20:00 Uhr, Etage 13, Bereich E, Reihe 2, Platz 10
Carl Nielsen – Helios-Ouvertüre op. 17
Dmitri Schostakowitsch – Konzert für Violine und Orchester
Nr. 1 a-Moll op. 77
(Leonidas Kavakos)
(Pause)
Jean Sibelius – Sinfonie Nr. 5 Es-Dur op. 82
Der Bestplatztest für den NDR, noch dazu mit mit dem geliebten Sibelius – man durfte gespannt sein.
Nielsen: Das Orchester klingt gut ... aber sicher nicht überragend. Der feine, oft fast schon an eine perfekte Studiomischung erinnernde Klangeffekt will sich nicht recht einstellen. Etwas lärmig, hart im Tutti. Zudem treten die üblichen Leiden zutage: Ich mag die Hörner nicht, unabhängig davon, dass gleich der erste Einsatz in die Hose ging. Spröde. Angestrengt. Unrund. Streicher und Holzbläser allerdings prima, Blech insgesamt naja – alles beim Alten.
Kavakos: erst dachte ich: hoppla, seine Intonation hatte ich aber besser in Erinnerung – aber dann! Feine Stellen, die nicht feiner können, hoch und hauchzart. Fast schon jenseitige Expression in der Kadenz. Doch Kavakos begeistert nicht allein mit seidig Duftigem, gerade der Höllenritt im Finale gelingt unglaublich mitreißend. Lustig: in tiefer Lage gefallen mir die Hörner hier ganz gut, z.B. zu Beginn des 3. Satzes (Passacaglia) ... sonst immer noch nicht. Saraste mit gutem Tempo, aber Kavakos zieht eh alle mit – Bravo! Leider keine Zugabe.
Irgendwie mag ich die Sitzordnung des Orchesters nicht, die hinteren Reihen sind zur gewohnten Konstellation gespiegelt – Bässe links, Hörner rechts u.s.w.. Aber es ist wohl vielsagend, dass ich nach der Pause Zeit für solche Gedankenspiele habe – als Begleitorchester für den Spitzensolisten reichts, aber nicht, um Sibelius zu tragen. Das ist zu wenig Kammermusik, zu wenig Feinheiten, Klangfarben, Übergänge, Mischungen, Artikulation, Phrasierung – hatte ich schon Feinheiten gesagt? Die verschiedenen Ebenen, Aggregatszustände kommen nicht rüber, es klingt das Skelett der Sinfonie durch, aber keine Spur von dem faszinierenden Organismus, den Sibelius uns zur immerwährenden (Neu-)Entdeckung hinterlassen hat. Da ist keine Transparenz, sondern es riecht nach ganz viel schwerer Arbeit, man ist offenbar nicht damit vertraut, ein Finne am Pult scheint auch nicht als Inspirationsquelle zu genügen.
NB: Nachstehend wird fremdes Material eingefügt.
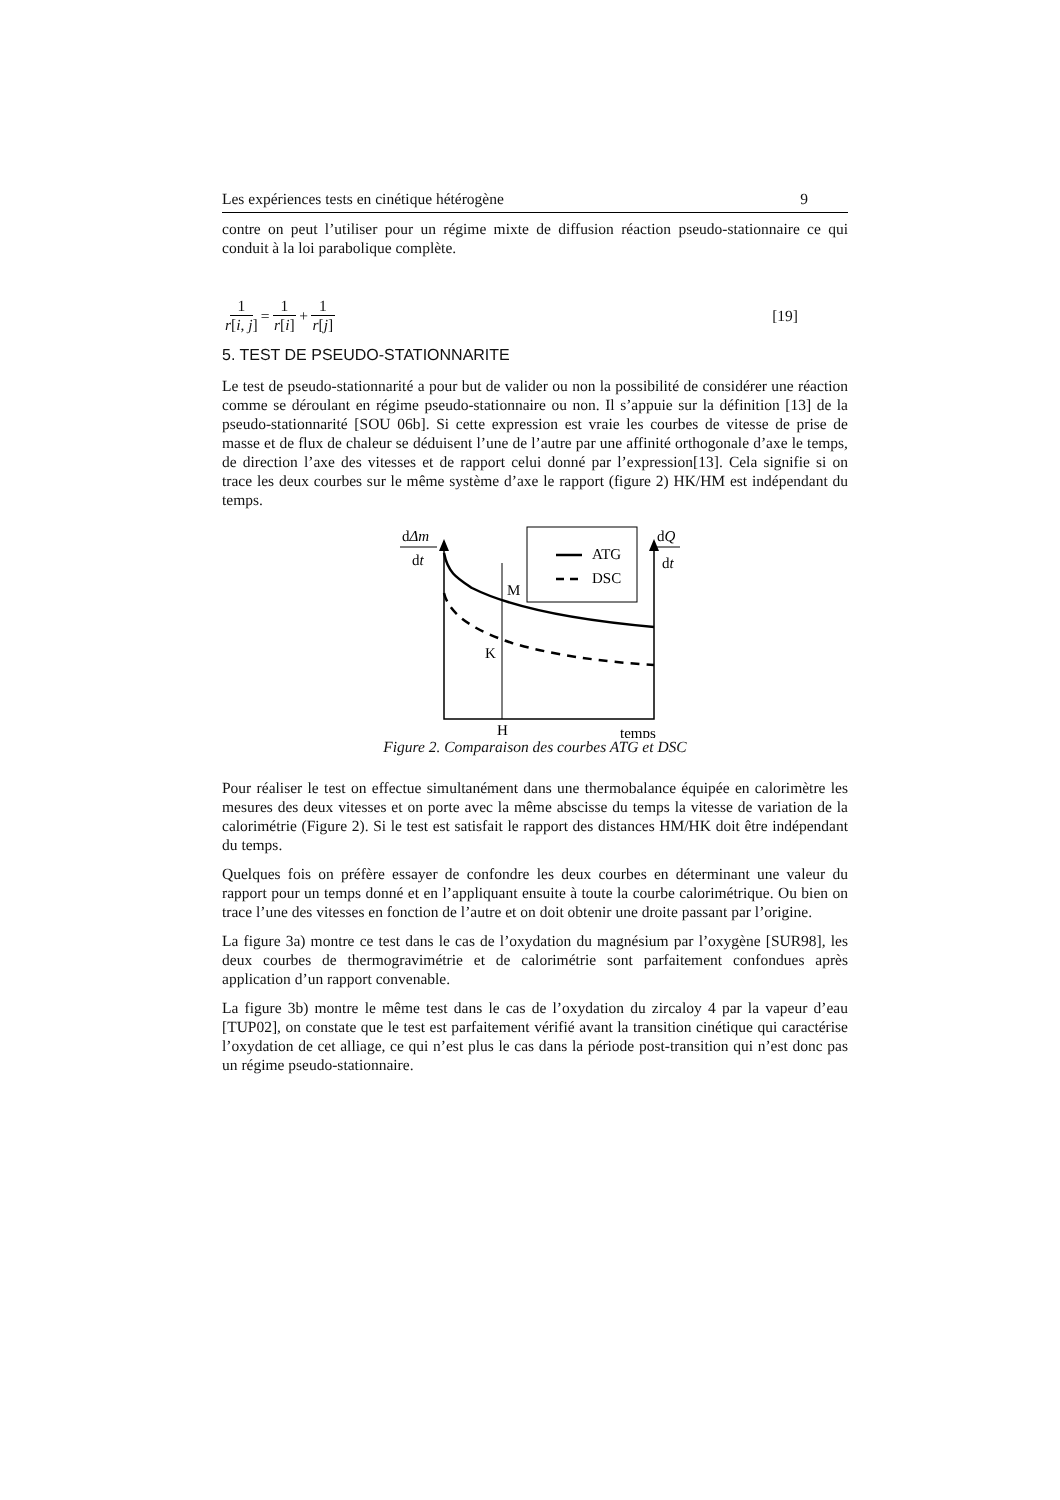Les expériences tests en cinétique hétérogène 9
contre on peut l’utiliser pour un régime mixte de diffusion réaction pseudo-stationnaire ce qui conduit à la loi parabolique complète.
1 r[i, j] = 1 r[i] + 1 r[j] [19]
5. TEST DE PSEUDO-STATIONNARITE
Le test de pseudo-stationnarité a pour but de valider ou non la possibilité de considérer une réaction comme se déroulant en régime pseudo-stationnaire ou non. Il s’appuie sur la définition [13] de la pseudo-stationnarité [SOU 06b]. Si cette expression est vraie les courbes de vitesse de prise de masse et de flux de chaleur se déduisent l’une de l’autre par une affinité orthogonale d’axe le temps, de direction l’axe des vitesses et de rapport celui donné par l’expression[13]. Cela signifie si on trace les deux courbes sur le même système d’axe le rapport (figure 2) HK/HM est indépendant du temps.
dΔm
dt
dQ
dt
ATG
DSC
M
K
H
temps
Figure 2. Comparaison des courbes ATG et DSC
Pour réaliser le test on effectue simultanément dans une thermobalance équipée en calorimètre les mesures des deux vitesses et on porte avec la même abscisse du temps la vitesse de variation de la calorimétrie (Figure 2). Si le test est satisfait le rapport des distances HM/HK doit être indépendant du temps.
Quelques fois on préfère essayer de confondre les deux courbes en déterminant une valeur du rapport pour un temps donné et en l’appliquant ensuite à toute la courbe calorimétrique. Ou bien on trace l’une des vitesses en fonction de l’autre et on doit obtenir une droite passant par l’origine.
La figure 3a) montre ce test dans le cas de l’oxydation du magnésium par l’oxygène [SUR98], les deux courbes de thermogravimétrie et de calorimétrie sont parfaitement confondues après application d’un rapport convenable.
La figure 3b) montre le même test dans le cas de l’oxydation du zircaloy 4 par la vapeur d’eau [TUP02], on constate que le test est parfaitement vérifié avant la transition cinétique qui caractérise l’oxydation de cet alliage, ce qui n’est plus le cas dans la période post-transition qui n’est donc pas un régime pseudo-stationnaire.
Und immer wieder diese unsäglichen Hörner: Die erhabene Hauptmelodie im Finale zumindest zu Beginn ein einziger eiernder Brei, die (eigentlich guten) Streicher nicht schneidend genug. Viel zu laut dann bei der sonst atemberaubenden Passage, in der sie die eingangs vorgestellten Figuren sehr leise forttragen, während immer wieder Fragmente des Hauptthemas aufblitzen, darüber hinaus herrscht hier viel zu wenig Spannung, die Artikulation ist zu lasch – das muss wie auf der Rasierklinge klingen, über ganz dünnes Eis eilend. Apropos, der zweite Satz wiederum zu eilig, ohne die majestätische Ruhe, die von ihm ausgehen sollte. Die so wichtigen, bekrönenden Trompeten im ersten Satz und Finale auch nicht durchgehend überzeugend, teilweise flattrig. Kurzum, es holpert und klappert und klingt vor allem absolut nicht nach Sibelius. Unabhängig von den ganzen klanglichen und technischen Missständen hat mich Sarastes Interpretation ebenfalls enttäuscht.
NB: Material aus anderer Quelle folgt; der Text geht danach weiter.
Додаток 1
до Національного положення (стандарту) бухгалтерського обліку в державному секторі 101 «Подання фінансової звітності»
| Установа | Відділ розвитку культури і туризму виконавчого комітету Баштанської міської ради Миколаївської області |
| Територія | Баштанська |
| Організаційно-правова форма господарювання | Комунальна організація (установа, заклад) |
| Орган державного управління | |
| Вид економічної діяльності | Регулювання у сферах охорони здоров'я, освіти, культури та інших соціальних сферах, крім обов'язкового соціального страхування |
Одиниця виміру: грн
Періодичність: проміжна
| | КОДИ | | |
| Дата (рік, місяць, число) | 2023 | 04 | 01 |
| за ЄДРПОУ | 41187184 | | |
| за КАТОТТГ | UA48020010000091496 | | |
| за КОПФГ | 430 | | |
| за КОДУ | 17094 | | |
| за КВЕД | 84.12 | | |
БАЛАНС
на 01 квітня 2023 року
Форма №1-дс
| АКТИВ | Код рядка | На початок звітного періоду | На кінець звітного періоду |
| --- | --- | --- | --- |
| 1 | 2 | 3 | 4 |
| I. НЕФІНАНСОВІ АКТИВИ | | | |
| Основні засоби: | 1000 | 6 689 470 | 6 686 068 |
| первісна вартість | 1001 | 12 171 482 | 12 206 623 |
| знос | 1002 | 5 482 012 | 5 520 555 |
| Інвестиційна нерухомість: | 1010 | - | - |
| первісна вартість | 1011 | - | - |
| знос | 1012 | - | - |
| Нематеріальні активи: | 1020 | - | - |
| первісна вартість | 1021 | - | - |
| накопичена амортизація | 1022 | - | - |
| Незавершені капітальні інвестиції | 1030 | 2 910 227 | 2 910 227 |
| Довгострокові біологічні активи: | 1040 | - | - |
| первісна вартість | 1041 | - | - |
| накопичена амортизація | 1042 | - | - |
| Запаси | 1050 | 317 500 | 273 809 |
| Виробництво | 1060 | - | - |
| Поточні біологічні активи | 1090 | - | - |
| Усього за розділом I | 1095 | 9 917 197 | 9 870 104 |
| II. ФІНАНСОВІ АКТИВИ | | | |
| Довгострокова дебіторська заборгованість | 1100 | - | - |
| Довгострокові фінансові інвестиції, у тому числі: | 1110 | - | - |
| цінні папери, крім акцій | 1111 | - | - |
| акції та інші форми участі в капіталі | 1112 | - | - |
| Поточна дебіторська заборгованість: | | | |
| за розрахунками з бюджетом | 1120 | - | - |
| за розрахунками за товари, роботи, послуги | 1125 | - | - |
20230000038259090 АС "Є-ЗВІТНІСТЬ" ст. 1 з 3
Wobei ich mit dieser Meinung wohl wieder mal allein auf weiter Flur war – Applaus, Begeisterung. Den fachkundigen Hamburgern kann man halt nichts vormachen. Wenn ein Finne etwas Finnisches mit unserem NDR dirigiert, muss es gepasst haben, man kennt schließlich seine Pappenheimer ... beim Verlassen des Saales aufgeschnappt: „wie hieß der noch?“ ... „Salonen ... Esa-Pekka Salonen“. Merke, wie in der Ausführung von Musik gilt ebenso hier: knapp vorbei ist auch daneben.